Sumner doesn’t have specific run plays designed only for Wedington or only for Riley — who holds the school track and field team’s record in the high jump at 6-8 1/4 and is committed to the University of Montana as a decathlete.
It’s not like one is a bruising, short-yardage back and the other the big-play threat. They are interchangeable because both have speed — only Riley’s is more top-end while Wedington is more agile.
“Defenses make the mistake of putting all their attention on Connor and they kind of forget about Josh,” Sumner right guard Ian Pudney said. “We want to get Connor in space because he can beat any defender one on one. But I think when we need three or four yards, Josh is more of the power guy. He gets whacked in there and he gets up ready to go every time.”
Both also play key roles on defense — Riley at linebacker and Wedington at defensive back. Wedington returns punts and kicks, too (he leads the 3A SPSL with 1,249 all-purpose yards).
“I feel if one of us got all the carries it would tire and wear us out,” Wedington said. “I have confidence that Josh can do it all and I’m pretty sure he’s the same way with me. We can both run people over if we have to or spread it out if we have to. We just complement each other in so many ways.”
Even if they are so different off the field.
“Josh has been with the band his whole life and was a little nerdy, and Connor has always been silky smooth,” Ross said. “It’s cool to see what football can do because I don’t know if they would be friends otherwise.”
RATE YOUR RUNNING BACK
Who better to gauge Sumner’s two dynamic running backs, Josh Riley and Connor Wedington, than their offensive linemen? Four of them — right tackle Jacob Clark, right guard Ian Pudney, center Kelley Kraeger and left tackle Seth Carnahan — gave their votes to questions regarding their running backs’ talents in areas on and off the football field.
Advantage: Josh Riley
Clark: Got to say Josh. He can get going.
Pudney: They got a few differences, but when it comes to the basics, they are pretty similar. I guess Josh would get a slight edge.
Advantage: Connor Wedington
Pudney: No question
▪ MARIO KART
Pudney: I just got to say Connor because he whupped me in Mario Kart in our big tournament Friday night. But the quarterback, Luke Ross, came out with the ‘W’.
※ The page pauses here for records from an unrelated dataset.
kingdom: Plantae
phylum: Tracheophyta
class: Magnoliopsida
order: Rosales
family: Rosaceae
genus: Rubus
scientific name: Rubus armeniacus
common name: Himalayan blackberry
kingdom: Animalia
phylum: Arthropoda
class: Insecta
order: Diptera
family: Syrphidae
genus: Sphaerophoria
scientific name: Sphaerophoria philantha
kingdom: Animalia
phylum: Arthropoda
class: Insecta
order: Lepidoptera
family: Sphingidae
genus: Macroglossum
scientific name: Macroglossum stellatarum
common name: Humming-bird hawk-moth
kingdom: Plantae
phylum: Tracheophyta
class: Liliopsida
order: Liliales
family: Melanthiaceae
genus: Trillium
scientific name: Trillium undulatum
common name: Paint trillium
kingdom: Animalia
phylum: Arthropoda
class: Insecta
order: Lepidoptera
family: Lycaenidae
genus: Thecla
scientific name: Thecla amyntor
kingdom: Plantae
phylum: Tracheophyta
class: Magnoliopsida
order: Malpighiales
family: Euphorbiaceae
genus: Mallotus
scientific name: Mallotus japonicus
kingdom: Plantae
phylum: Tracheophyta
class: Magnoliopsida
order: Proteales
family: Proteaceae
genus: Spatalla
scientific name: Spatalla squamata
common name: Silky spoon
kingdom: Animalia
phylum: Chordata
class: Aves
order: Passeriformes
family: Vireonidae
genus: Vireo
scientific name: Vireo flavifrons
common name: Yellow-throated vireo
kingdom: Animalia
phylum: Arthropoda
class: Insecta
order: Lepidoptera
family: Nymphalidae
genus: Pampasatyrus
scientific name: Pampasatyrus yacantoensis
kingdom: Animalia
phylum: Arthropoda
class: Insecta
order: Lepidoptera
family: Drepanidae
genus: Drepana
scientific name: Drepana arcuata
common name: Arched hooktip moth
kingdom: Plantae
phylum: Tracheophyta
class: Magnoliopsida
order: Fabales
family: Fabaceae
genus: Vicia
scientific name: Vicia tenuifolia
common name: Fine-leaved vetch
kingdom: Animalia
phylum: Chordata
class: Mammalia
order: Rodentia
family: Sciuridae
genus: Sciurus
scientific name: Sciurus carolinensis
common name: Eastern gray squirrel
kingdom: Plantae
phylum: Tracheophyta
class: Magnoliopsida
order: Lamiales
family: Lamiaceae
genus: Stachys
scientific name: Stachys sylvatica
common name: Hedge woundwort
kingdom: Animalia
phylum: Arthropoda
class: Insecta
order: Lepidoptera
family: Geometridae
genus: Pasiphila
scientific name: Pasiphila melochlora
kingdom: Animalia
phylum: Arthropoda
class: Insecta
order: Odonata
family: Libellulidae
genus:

Pudney: I haven’t played Halo in so long. But probably Josh gets it.
▪ HEAD OF HAIR
Clark: It’s not even close.
▪ SINGING VOICE
Pudney: I’ve never heard Connor really sing, so have to say Josh. Connor is pretty quiet. And Josh is in band, so he understands how it’s going to go.
▪ DANCE MOVES
Pudney: I did watch Josh play Just Dance about a week ago, so I have to say Connor. It was ... not good.
Pudney: Josh is a funny guy.
▪ TIEBREAKER: FASHION SENSE
Pudney: Have you seen Connor’s shoes? He’s got a good shoe game. His whole basement is lined with shoes.